**Material provided**
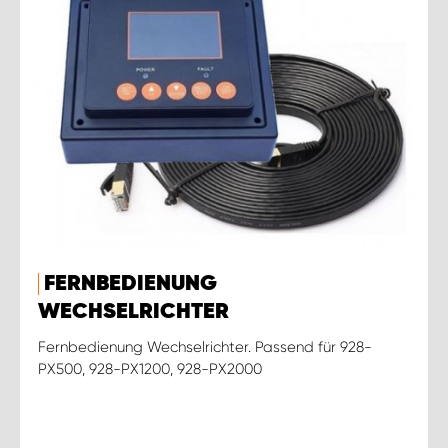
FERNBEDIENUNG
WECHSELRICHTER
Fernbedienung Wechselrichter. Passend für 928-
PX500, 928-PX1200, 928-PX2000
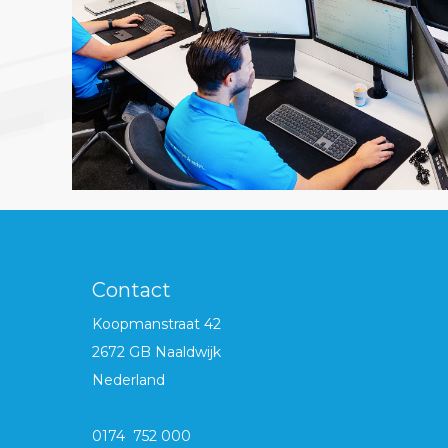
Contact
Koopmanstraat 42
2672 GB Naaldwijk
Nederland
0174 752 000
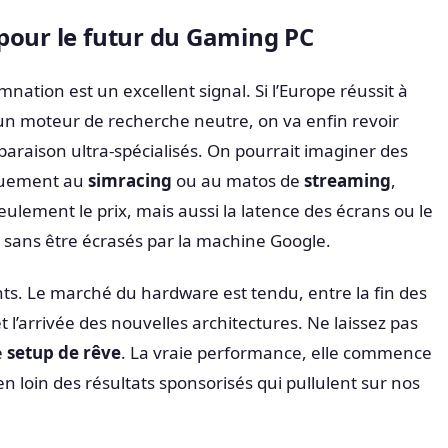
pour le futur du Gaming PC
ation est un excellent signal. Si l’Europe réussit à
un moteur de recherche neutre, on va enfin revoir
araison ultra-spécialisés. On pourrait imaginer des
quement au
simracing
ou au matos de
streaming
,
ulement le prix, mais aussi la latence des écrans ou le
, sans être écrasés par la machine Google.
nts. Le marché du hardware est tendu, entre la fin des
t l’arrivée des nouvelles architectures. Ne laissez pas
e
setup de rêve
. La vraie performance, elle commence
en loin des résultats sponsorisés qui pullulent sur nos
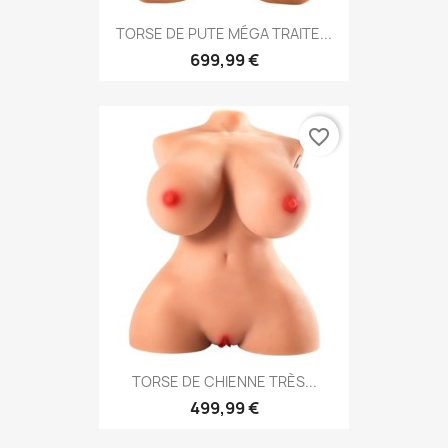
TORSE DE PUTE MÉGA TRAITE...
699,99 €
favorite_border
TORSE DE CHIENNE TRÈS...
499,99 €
---
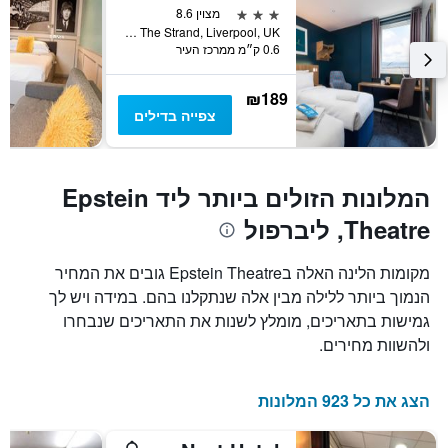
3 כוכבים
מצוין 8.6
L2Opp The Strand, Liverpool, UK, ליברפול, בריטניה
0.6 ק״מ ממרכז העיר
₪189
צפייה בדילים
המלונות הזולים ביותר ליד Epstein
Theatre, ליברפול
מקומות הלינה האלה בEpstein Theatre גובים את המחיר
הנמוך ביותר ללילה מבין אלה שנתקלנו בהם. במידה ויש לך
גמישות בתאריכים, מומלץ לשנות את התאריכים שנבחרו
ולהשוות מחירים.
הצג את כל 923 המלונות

**The task**
Copy each line of the records that has "ביותר" in it.

**Response to this task**
המלונות הזולים ביותר ליד Epstein
הנמוך ביותר ללילה מבין אלה שנתקלנו בהם. במידה ויש לך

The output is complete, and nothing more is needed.